Anti-Semitism as Anti-Zionism
This is meant to be the first of two or three posts discussing the way that anti-Semitic rhetoric functions in today’s political discourse, using Mark Glenn’s disgusting piece of Jew-hatred, published by the Palestinian Authority (your development assistance dollars at work) as a starting point. The introduction can be found here.
It is hardly a new observation that critics of Israel sometimes step over the line into open anti-Semitism. Or even that anti-Semites have been consciously and intentionally clothing some of their Jew-hatred in the sheep’s wool of anti-Zionism (for the purposes of this discussion, I'll bracket the question of whether the Left's rabid anti-Zionism - picking out Jews as the only ethnicity on the planet to not have a right to self-determination - is inherently anti-Semitic).
The strategy is to smuggle in anti-Semitic rhetoric as legitimate in polite politial discourse by tangling it up with anti-Israel rhetoric. Anti-Semites can get away with alot by making a claim about Jews but by changing the word "Jew" to "Zionist."
Hundreds of movies have been made by an entertainment industry, for decades now firmly in the hands of Zionist interests.
The point is obvious: The word Zionist doesn't really fit there. He meant Jew, and moreso it's obvious he meant Jew. But herein lies the trick - if Glenn were to be accused of anti-Semitism for this line, he would cry foul, insisting that he was being accused of anti-Semitism simply because he was criticizing Zionism or the State of Israel.
The scandal about Amiri Baraka is an excellent illustration of this strategy. Baraka, you'll remember, was the New Jersey Poet Laureate who took the myth that was at the time running rampant through Arab newspapers - that there were no Jews in the World Trade Center on 9/11 - changed the word "Jews" to "Israeli," and put a line about how Israel told all the Israelis to get out of the World Trade Center in a poem (rebound to West Wing: "when you vet your nominees, do you go so far as to actually talk to them?").

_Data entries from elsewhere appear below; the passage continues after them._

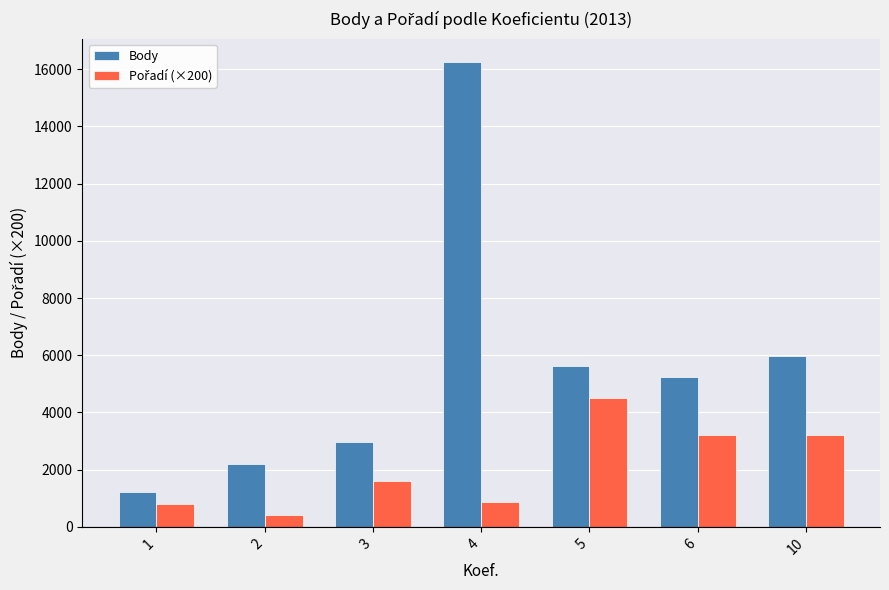

List the labels in order of Body value, largest first.

4, 10, 5, 6, 3, 2, 1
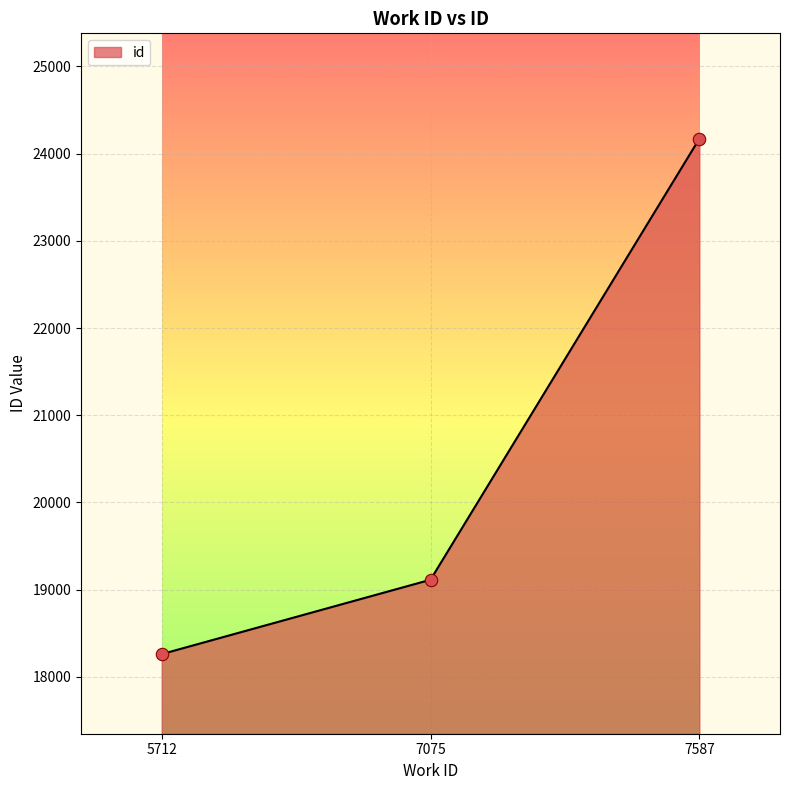

Between 5712 and 7075, which is larger?

7075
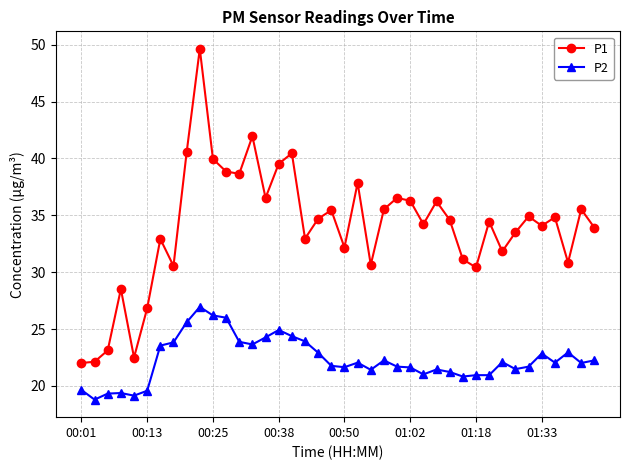

What is the minimum value shown in the chart?

18.8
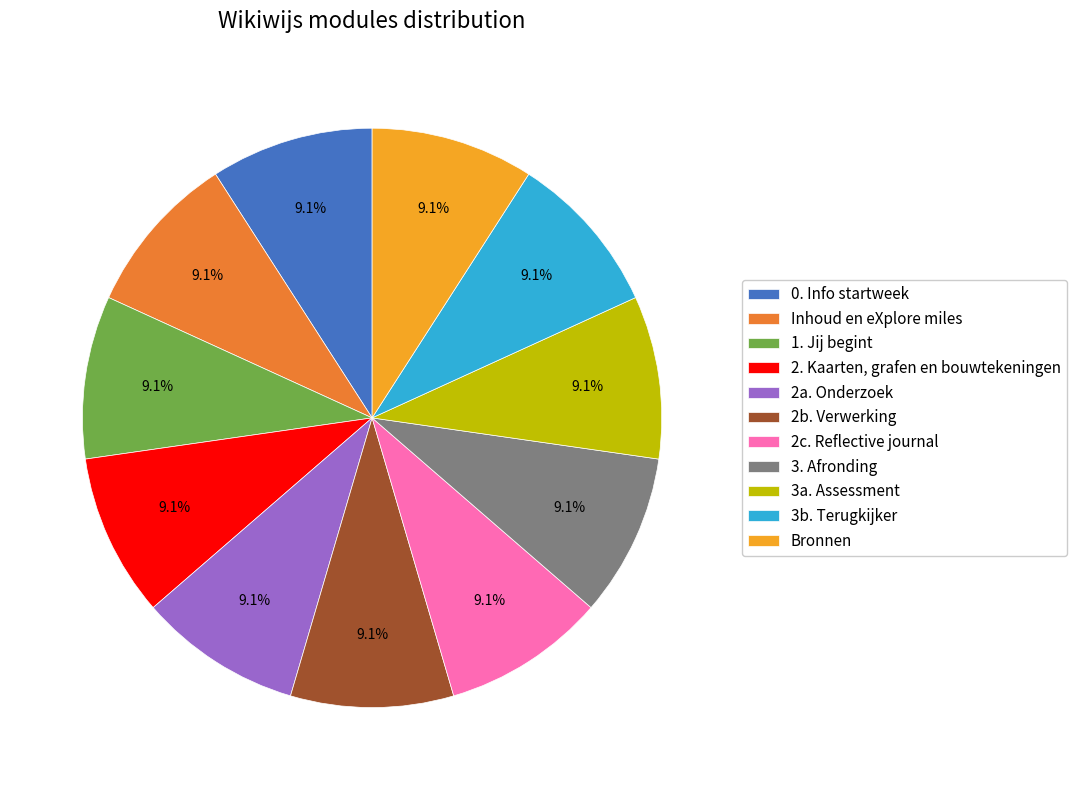

What is the ratio of the value at Bronnen to the value at 3b. Terugkijker?

1.0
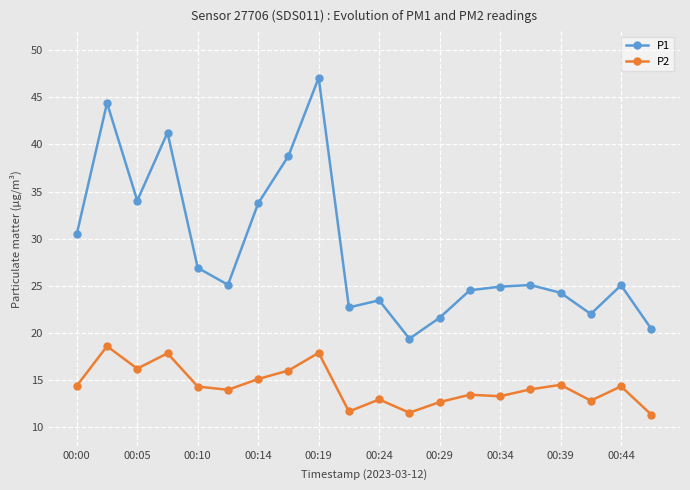

What is the highest value of the P2 series?

18.6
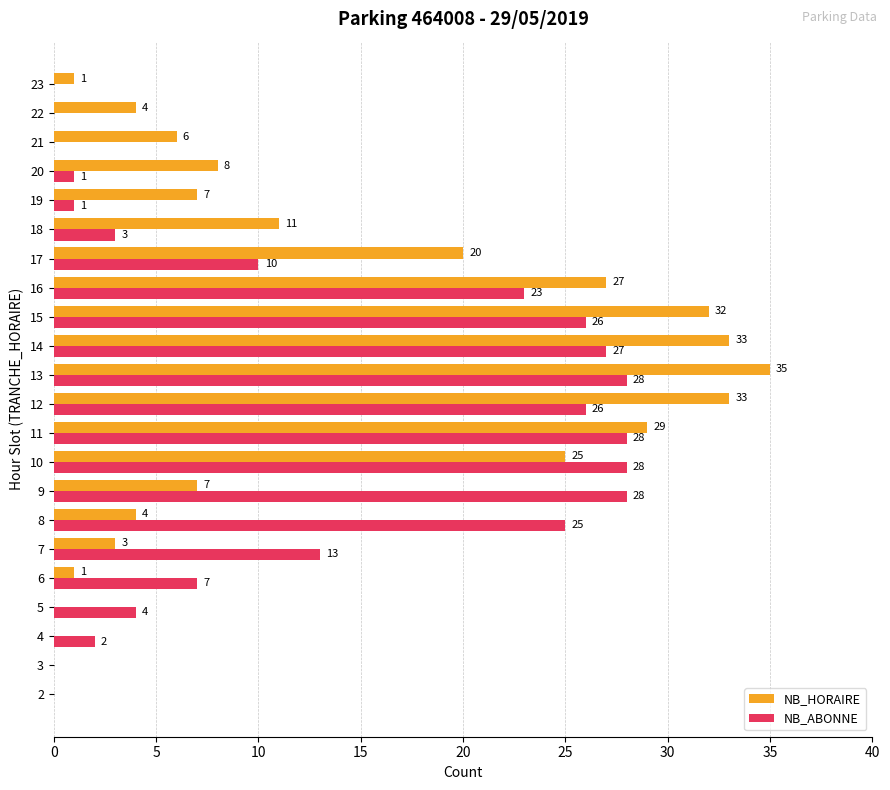

At which category is the sum across all series the highest?

13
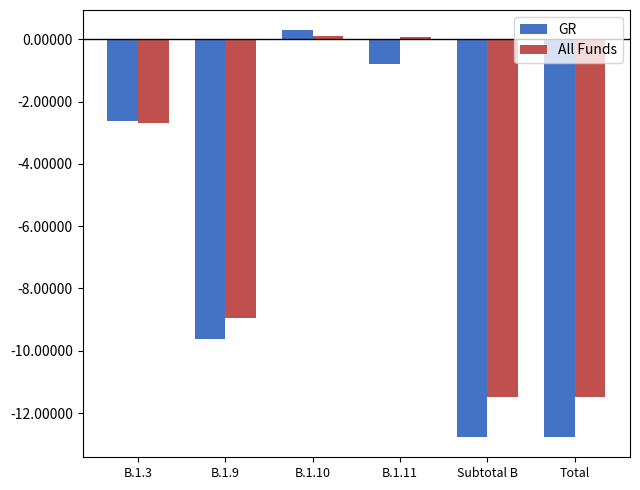

At how many categories does at least one series exceed -1?

2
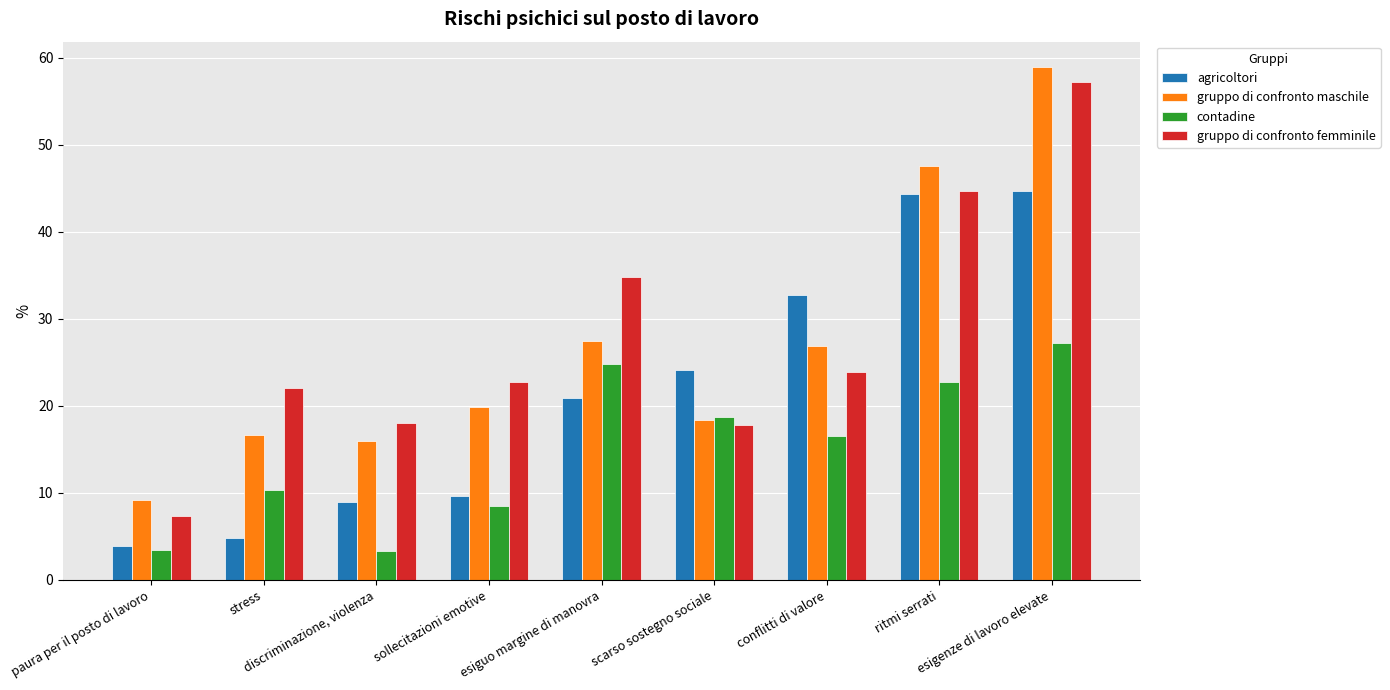

Is it true that gruppo di confronto femminile equals 12.7 at paura per il posto di lavoro?

False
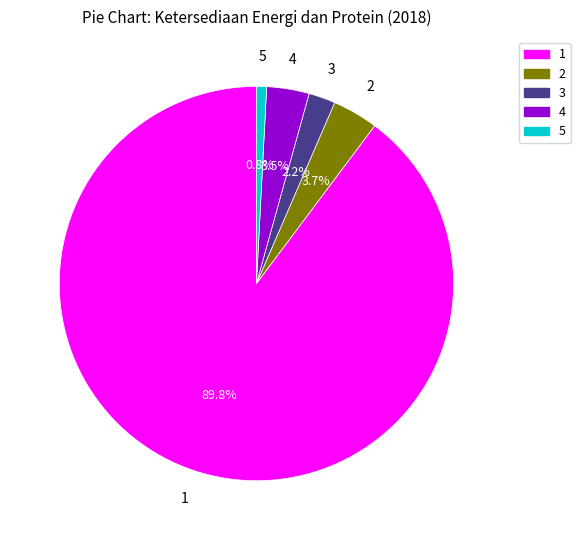

What percentage do 3 and 1 together represent?

92.0%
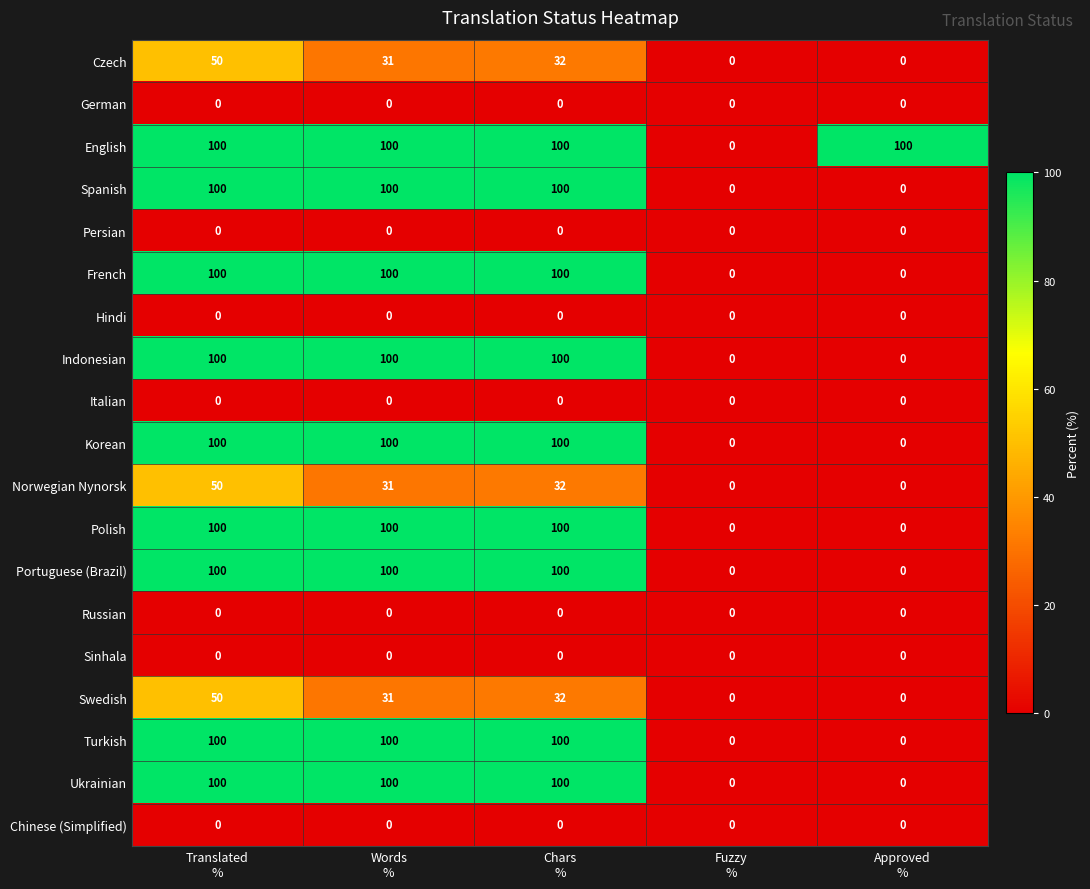

What is the total value across all series at Approved
%?

100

He later presented this as proof that Israel knew about the bombing: an Israeli firm "must have had Mossad input because they vacated one week before September." "Must." Clearly. And of course, when accused of anti-Semitism, he argued that he was being targeted because of anti-Israel political ideology and angrily insisted that "criticizing Israel does not mean you're anti-Semitic." And don't think that he was the only one who managed to spin his anti-Semitism as anti-Zionism simply because he used a word that everyone understood to be but was not literally "Jew" - Pravda's headline was "State Poet Asked to Resign for Criticizing Israel."
The answer to this is not simple - of course people can criticize Israel and not be anti-Semitic. But that doesn’t mean that someone can’t be anti-Semitic while criticizing Israel. To put it another way, some people who criticize Israel and are accused of anti-Semitism are innocent, but that doesn't mean that anyone accused of anti-Semitism is innocent because they're criticizing Israel. When something clearly doesn’t fit (like claiming that 4,000 “Israelis” didn’t show up to work at the WTC, when the popular myth talks about 4,000 “Jews”), it can reasonably be called out for anti-Semitism.
There is an even more subtle way of smuggling in anti-Semitism in the guise of anti-Israel arguments. Instead of tangling the two together in the same statement, which leaves the possibility of untangling them, anti-Semites will make criticisms of Israel that play upon anti-Semitic canards.
Take, for example, the oft-sited complaint that Israel sucks the US economy dry by taking the money of Americans. This is on it's face an anti-Israel argument. But it also does persuasive work by evoking an anti-Semitic trope. There is more going on in that statement than just a straight-forward criticism of Israel. Ditto for arguments about shadowy Jewish cabals that have hijacked the US government.
What’s going on under the surface is that the anti-Semitic tropes that are being invoked are doing rhetorical and persuasive work for the author. The theme of greedy Jews works to sustain what the author is trying to accomplish. These rhetorical moves thus need to be called out in the same way that we would call out more open anti-Semitism - the purpose is the same, and the effects are the same.